PO pyta o pomnik
Na briefing prasowy zaprosili przedstawiciele tzw. zespołu medialnego radomskiej PO. Już na wstępie pomnik i otoczenie nazwali "nNajnowszą inwestycją w mieście". A pytania kierują do prezydenta Andrzeja Kosztowniaka: - W jaki sposób została ta inwestycja wykonana? Kto ją finansował? W imieniu młodych mieszkańców zbierających się na portalach społecznościowych pytamy też, jaka jest oficjalna ścieżka załatwiania takiej budowli? - mówi Konrad Frysztak z zespołu medialnego PO.
- Przyszło lato mamy sezon otwarć. Wczoraj 16-sta Biedronka, również na działce przekazanej przez miasto.

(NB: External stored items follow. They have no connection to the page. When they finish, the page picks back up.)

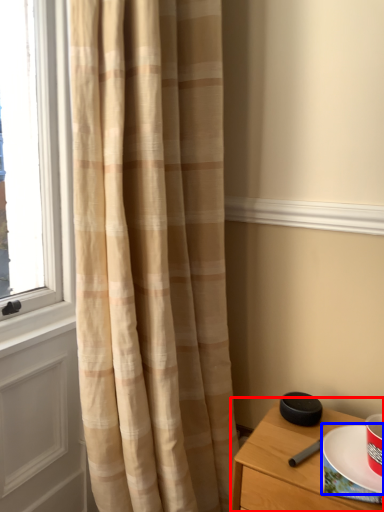
Question: Which of the following is the farthest to the observer, nightstand (highlighted by a red box) or paper plate (highlighted by a blue box)?

Choices:
 (A) nightstand
 (B) paper plate

Answer: (B)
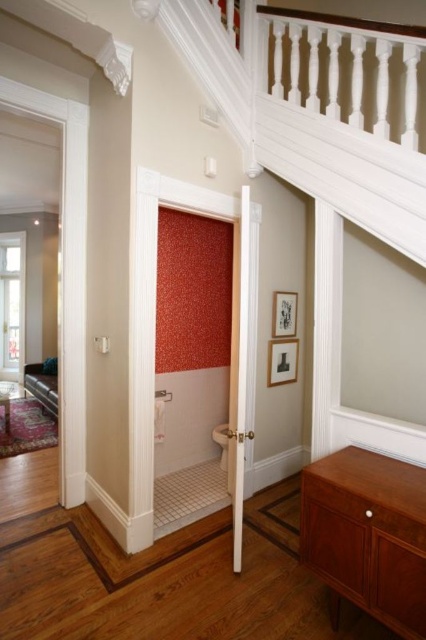
Question: Which object appears closest to the camera in this image?

Choices:
 (A) white textured stair at upper center
 (B) matte brown cabinet at lower right

Answer: (B)

Question: Is white textured stair at upper center bigger than matte brown cabinet at lower right?

Choices:
 (A) yes
 (B) no

Answer: (A)

Question: Does white textured stair at upper center appear on the right side of matte brown cabinet at lower right?

Choices:
 (A) no
 (B) yes

Answer: (A)

Question: Is the position of white textured stair at upper center less distant than that of matte brown cabinet at lower right?

Choices:
 (A) no
 (B) yes

Answer: (A)

Question: Which point is closer to the camera taking this photo?

Choices:
 (A) (317, 470)
 (B) (385, 92)

Answer: (A)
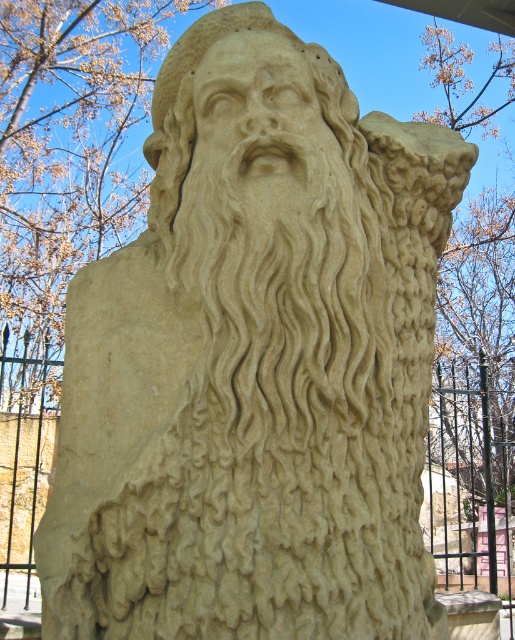
Identify the location of black metal fence at upper center. This screenshot has width=515, height=640. (468, 500).

Is point (500, 426) behind point (282, 33)?

Yes, it is.

The image size is (515, 640). I want to click on black metal fence at upper center, so click(468, 500).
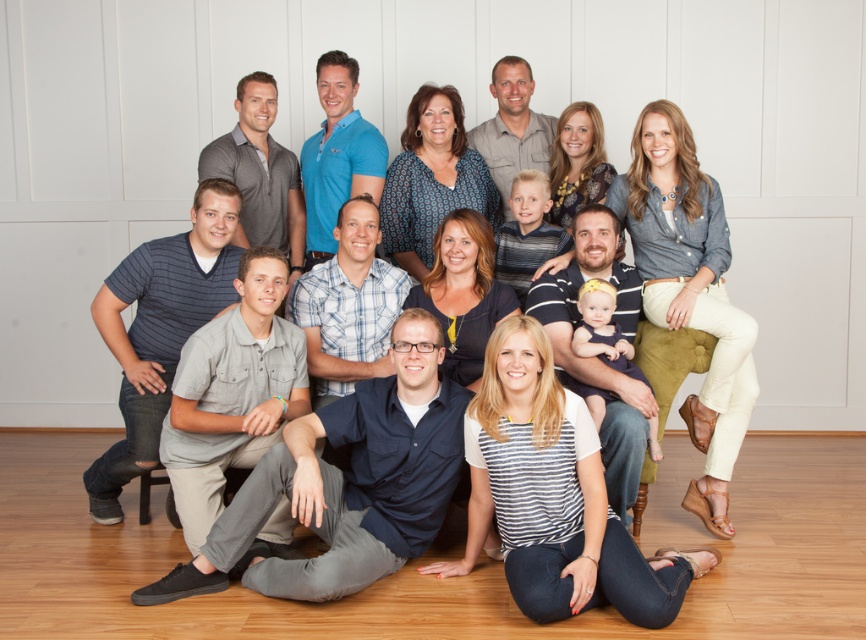
Is the position of dark blue shirt at center more distant than that of matte blue shirt at center?

No, it is in front of matte blue shirt at center.

Does dark blue shirt at center have a lesser width compared to matte blue shirt at center?

Indeed, dark blue shirt at center has a lesser width compared to matte blue shirt at center.

The image size is (866, 640). In order to click on dark blue shirt at center in this screenshot , I will do `click(346, 484)`.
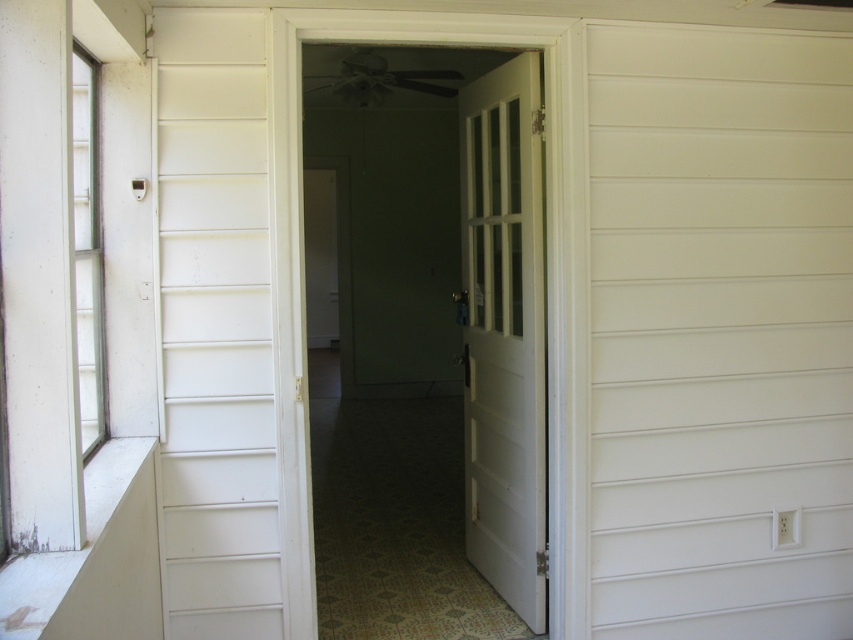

We wtorek pomnik, który obecnie mamy za plecami. Czy tak być powinno? - pyta Mateusz Tyczyński. - Czy Radom ma być miastem Biedronek i takich pomników, jakich tylko część radomian sobie życzy? W Radomiu nie ma jeszcze pomnika wydarzeń czerwca 76' - wylicza Tyczyński. Podkreśla, że pomnik prezydenckiej pary "na pewno nie będzie symbolem naszego miasta". - Został postawiony wbrew dużej części mieszkańców. My wiemy, że jest to prywatna inicjatywa, społeczna, ale wykonana przy zgodzie i życzliwości władz miasta - przekonuje Mateusz Tyczyński.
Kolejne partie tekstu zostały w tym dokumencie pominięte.